Aligning Large Language Models for Enhancing Psychiatric Interviews Through Symptom Delineation and Summarization: Pilot Study

Background: Advancements in large language models (LLMs) have opened new possibilities in psychiatric interviews, an underexplored area where LLMs could be valuable. This study focuses on enhancing psychiatric interviews by analyzing counseling data from North Korean defectors who have experienced trauma and mental health issues. Objective: The study investigates whether LLMs can (1) identify parts of conversations that suggest psychiatric symptoms and recognize those symptoms, and (2) summarize stressors and symptoms based on interview transcripts. Methods: LLMs are tasked with (1) extracting stressors from transcripts, (2) identifying symptoms and their corresponding sections, and (3) generating interview summaries using the extracted data. The transcripts were labeled by mental health experts for training and evaluation. Results: In the zero-shot inference setting using GPT-4 Turbo, 73 out of 102 segments demonstrated a recall mid-token distance d < 20 in identifying symptom-related sections. For recognizing specific symptoms, fine-tuning outperformed zero-shot inference, achieving an accuracy, precision, recall, and F1-score of 0.82. For the generative summarization task, LLMs using symptom and stressor information scored highly on G-Eval metrics: coherence (4.66), consistency (4.73), fluency (2.16), and relevance (4.67). Retrieval-augmented generation showed no notable performance improvement. Conclusions: LLMs, with fine-tuning or appropriate prompting, demonstrated strong accuracy (over 0.8) for symptom delineation and achieved high coherence (4.6+) in summarization. This study highlights their potential to assist mental health practitioners in analyzing psychiatric interviews.

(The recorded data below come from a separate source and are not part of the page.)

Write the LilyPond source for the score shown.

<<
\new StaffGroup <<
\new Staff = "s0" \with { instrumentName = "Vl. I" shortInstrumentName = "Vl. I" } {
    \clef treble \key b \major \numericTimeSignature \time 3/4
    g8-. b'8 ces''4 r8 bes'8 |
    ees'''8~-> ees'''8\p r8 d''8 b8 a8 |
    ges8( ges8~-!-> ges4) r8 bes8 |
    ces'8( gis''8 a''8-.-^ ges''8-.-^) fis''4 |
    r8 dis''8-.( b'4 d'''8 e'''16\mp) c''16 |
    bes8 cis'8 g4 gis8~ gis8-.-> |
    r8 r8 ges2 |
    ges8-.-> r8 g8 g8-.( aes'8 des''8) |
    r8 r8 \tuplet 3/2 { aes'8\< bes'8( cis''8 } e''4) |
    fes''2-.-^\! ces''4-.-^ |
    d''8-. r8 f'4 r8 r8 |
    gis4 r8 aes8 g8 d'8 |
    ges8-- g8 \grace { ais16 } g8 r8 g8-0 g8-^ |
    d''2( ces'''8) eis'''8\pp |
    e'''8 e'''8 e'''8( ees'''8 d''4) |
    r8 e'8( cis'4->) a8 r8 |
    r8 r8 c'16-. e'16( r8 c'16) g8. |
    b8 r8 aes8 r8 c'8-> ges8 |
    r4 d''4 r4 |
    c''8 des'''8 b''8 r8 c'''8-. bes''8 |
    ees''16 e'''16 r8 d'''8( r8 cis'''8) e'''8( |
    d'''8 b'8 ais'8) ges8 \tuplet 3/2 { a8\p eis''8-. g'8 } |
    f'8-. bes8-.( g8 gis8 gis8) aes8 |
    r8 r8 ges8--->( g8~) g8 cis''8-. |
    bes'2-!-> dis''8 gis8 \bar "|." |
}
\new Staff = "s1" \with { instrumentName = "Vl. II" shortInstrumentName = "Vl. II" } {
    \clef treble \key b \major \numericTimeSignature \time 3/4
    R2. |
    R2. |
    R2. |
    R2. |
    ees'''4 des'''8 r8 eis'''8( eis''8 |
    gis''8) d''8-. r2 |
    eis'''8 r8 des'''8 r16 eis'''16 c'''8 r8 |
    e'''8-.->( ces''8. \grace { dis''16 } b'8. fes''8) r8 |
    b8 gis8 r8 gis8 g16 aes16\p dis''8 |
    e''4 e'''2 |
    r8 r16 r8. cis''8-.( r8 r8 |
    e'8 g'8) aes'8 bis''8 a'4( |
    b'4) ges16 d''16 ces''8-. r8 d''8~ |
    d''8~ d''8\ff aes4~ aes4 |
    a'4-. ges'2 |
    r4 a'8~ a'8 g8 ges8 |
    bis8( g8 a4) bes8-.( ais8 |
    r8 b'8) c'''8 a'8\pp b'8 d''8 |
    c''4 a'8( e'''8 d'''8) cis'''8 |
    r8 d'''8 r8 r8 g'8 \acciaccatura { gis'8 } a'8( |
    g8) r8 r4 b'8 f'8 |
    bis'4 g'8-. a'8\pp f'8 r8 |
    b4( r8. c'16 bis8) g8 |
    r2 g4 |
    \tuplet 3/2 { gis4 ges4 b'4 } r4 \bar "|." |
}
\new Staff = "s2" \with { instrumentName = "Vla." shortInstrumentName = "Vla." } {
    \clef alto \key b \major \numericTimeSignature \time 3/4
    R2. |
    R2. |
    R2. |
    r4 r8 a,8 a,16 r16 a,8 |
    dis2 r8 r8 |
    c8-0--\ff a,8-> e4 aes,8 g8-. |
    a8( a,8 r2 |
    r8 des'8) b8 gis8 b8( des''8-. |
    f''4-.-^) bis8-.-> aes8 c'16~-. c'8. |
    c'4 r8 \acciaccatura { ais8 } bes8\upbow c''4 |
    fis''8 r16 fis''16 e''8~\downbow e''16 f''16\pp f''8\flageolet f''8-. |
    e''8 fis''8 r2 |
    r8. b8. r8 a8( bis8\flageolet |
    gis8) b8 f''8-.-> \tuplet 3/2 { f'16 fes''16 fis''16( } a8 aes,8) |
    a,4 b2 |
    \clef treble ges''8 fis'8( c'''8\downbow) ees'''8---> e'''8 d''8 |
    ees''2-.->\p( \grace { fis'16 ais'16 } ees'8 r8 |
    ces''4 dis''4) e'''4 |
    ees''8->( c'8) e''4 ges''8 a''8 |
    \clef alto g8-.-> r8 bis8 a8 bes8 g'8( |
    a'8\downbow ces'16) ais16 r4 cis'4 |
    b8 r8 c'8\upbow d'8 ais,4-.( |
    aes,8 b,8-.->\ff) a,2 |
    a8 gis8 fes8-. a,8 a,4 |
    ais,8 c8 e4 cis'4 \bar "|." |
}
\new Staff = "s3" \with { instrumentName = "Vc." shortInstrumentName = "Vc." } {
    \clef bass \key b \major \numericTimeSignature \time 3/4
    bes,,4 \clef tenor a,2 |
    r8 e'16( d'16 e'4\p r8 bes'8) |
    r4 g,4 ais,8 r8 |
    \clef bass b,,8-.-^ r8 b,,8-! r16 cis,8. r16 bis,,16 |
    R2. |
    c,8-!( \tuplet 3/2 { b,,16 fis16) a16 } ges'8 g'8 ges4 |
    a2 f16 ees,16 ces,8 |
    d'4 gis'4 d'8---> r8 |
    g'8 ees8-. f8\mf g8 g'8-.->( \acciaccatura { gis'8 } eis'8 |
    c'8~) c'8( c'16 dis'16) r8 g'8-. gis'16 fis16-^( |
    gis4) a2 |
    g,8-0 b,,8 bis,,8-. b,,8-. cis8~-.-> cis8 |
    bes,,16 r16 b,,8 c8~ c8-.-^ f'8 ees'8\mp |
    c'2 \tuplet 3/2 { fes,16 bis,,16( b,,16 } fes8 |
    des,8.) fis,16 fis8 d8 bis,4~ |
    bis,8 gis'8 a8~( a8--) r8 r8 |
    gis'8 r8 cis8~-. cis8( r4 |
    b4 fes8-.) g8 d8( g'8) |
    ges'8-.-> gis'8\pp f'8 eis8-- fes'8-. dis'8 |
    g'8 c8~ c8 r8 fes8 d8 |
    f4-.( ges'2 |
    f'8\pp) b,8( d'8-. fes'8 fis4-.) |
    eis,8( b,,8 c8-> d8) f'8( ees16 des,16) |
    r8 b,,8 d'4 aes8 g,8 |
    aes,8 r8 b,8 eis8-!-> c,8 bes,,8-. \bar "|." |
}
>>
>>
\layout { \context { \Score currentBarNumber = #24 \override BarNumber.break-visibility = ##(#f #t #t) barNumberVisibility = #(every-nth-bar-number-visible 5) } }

翻译：背景：大型语言模型（LLM）的进展为精神科访谈开辟了新的可能性，这是一个LLM可能具有价值但尚未充分探索的领域。本研究旨在通过分析经历创伤与心理健康问题的朝鲜脱北者的心理咨询数据，以增强精神科访谈。目的：本研究探讨LLM是否能够（1）识别对话中提示精神症状的部分并识别这些症状，以及（2）基于访谈记录总结压力源与症状。方法：LLM被赋予以下任务：（1）从记录中提取压力源，（2）识别症状及其对应段落，以及（3）利用提取的数据生成访谈摘要。这些记录由心理健康专家标注，用于训练与评估。结果：在使用GPT-4 Turbo的零样本推理设置中，在识别症状相关段落的任务上，102个段落中有73个实现了召回中值标记距离d < 20。在识别特定症状方面，微调模型的表现优于零样本推理，准确率、精确率、召回率和F1分数均达到0.82。在生成式摘要任务中，利用症状和压力源信息的LLM在G-Eval指标上得分较高：连贯性（4.66）、一致性（4.73）、流畅性（2.16）和相关性（4.67）。检索增强生成未显示出显著的性能提升。结论：经过微调或适当提示的LLM在症状描述任务中表现出较强的准确性（超过0.8），并在摘要任务中实现了较高的连贯性（4.6+）。本研究凸显了其在协助心理健康从业者分析精神科访谈方面的潜力。